In his article, Naidu once again says that a handful of activists with “ultra leftists and Maoists” backgrounds are fueling unrests in selected universities. This is a patently untrue observation as the unions of the protesting campuses are largely dominated by students and teachers who believe in the constitution and its conception of a democratic nation. The fact that the burning of a fictitious Lord Rama’s effigy in JNU is considered a ‘mischievous’ act shows that Naidu himself espouses an upper caste Hindu conception of nationalism which contradicts a culturally pluralistic conception of a nation as advocated in the constitution. The article also characterises the observance of the ‘martyrdom days’ for Mahishasura and Afzal Guru ‘mischievous’. This formulation is not only problematic but also shows the ignorance of the minister. Mr Naidu, please answer: Is being ‘mischievous’ the same as being ‘anti-national’ and ‘seditious? Further can a dalit mythological figure like Mahishasura be equated with Afzal Guru in any logical way? Such a characterisation only shows the anti-dalit bias of the minister and his party. Further, Smriti Irani’s use of the derogatory reference to Durga in her speech was ostensibly from a pamphlet of the JNU ABVP which misrepresented the position of the All India Backward Students Forum (AIBF). Hence the mischief was created not by the AIBF but by the ABVP, who is apparently accountable to no authority because of the protection it receives from the central government.

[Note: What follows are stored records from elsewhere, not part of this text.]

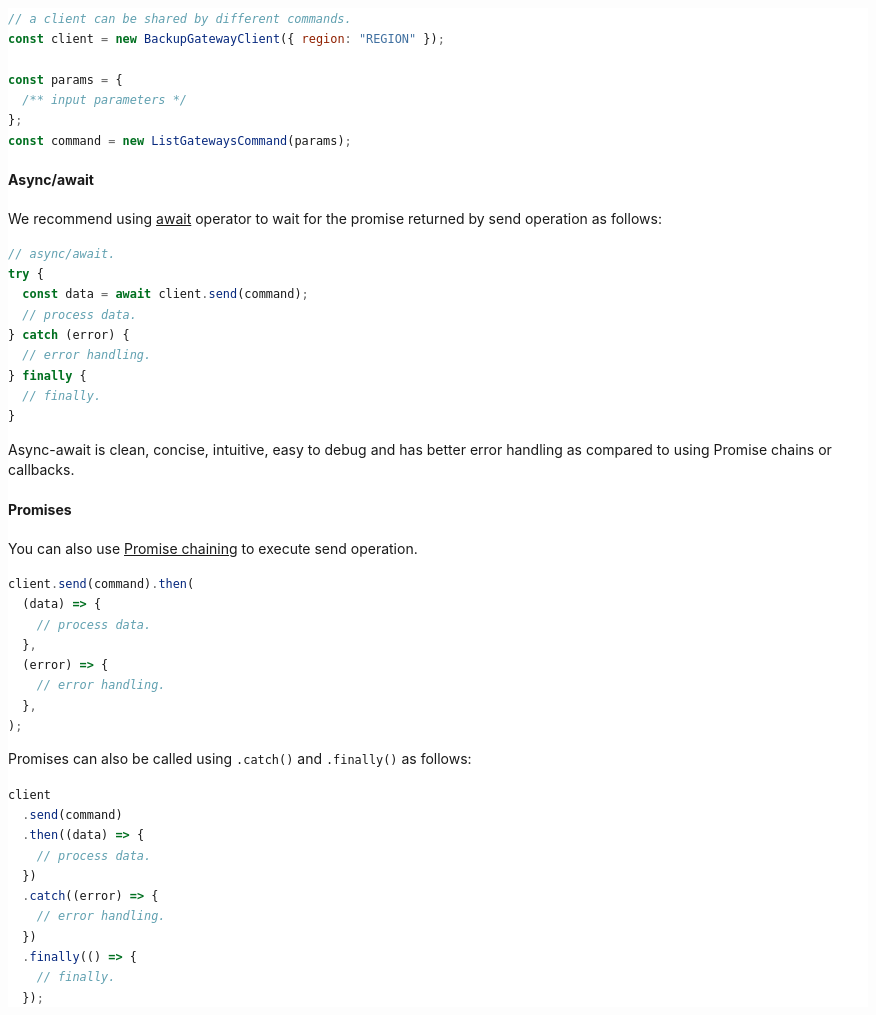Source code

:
 ```js
// a client can be shared by different commands.
const client = new BackupGatewayClient({ region: "REGION" });

const params = {
  /** input parameters */
};
const command = new ListGatewaysCommand(params);
```

#### Async/await

We recommend using [await](https://developer.mozilla.org/en-US/docs/Web/JavaScript/Reference/Operators/await)
operator to wait for the promise returned by send operation as follows:

```js
// async/await.
try {
  const data = await client.send(command);
  // process data.
} catch (error) {
  // error handling.
} finally {
  // finally.
}
```

Async-await is clean, concise, intuitive, easy to debug and has better error handling
as compared to using Promise chains or callbacks.

#### Promises

You can also use [Promise chaining](https://developer.mozilla.org/en-US/docs/Web/JavaScript/Guide/Using_promises#chaining)
to execute send operation.

```js
client.send(command).then(
  (data) => {
    // process data.
  },
  (error) => {
    // error handling.
  },
);
```

Promises can also be called using `.catch()` and `.finally()` as follows:

```js
client
  .send(command)
  .then((data) => {
    // process data.
  })
  .catch((error) => {
    // error handling.
  })
  .finally(() => {
    // finally.
  });
```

The use of influence over university administrations to take unjustified actions and dilute the autonomy of the university is seen in all universities facing unrest, the latest one being the case against Richa Singh in Allahabad University. At the same time, the open invitation for ABVP and Bajrang Dal cadres (even ministers are inciting violence) to attack opponents, not only ideologically, but also physically is meant to scare those who do not agree and mobilise extreme right wing Hindu pseudo nationalists into action. Any opposition to such an agenda is now being viewed as ‘anti-national’ with the active cooperation of a section of the corporate media. But this smokescreen has been lifted through the sustained and united opposition of all democratic forces, particularly the united opposition of teachers and students in central universities. It is of crucial importance that this unity is maintained and the struggles further intensified in defence of both the liberal and democratic idea of the nation and the constitution.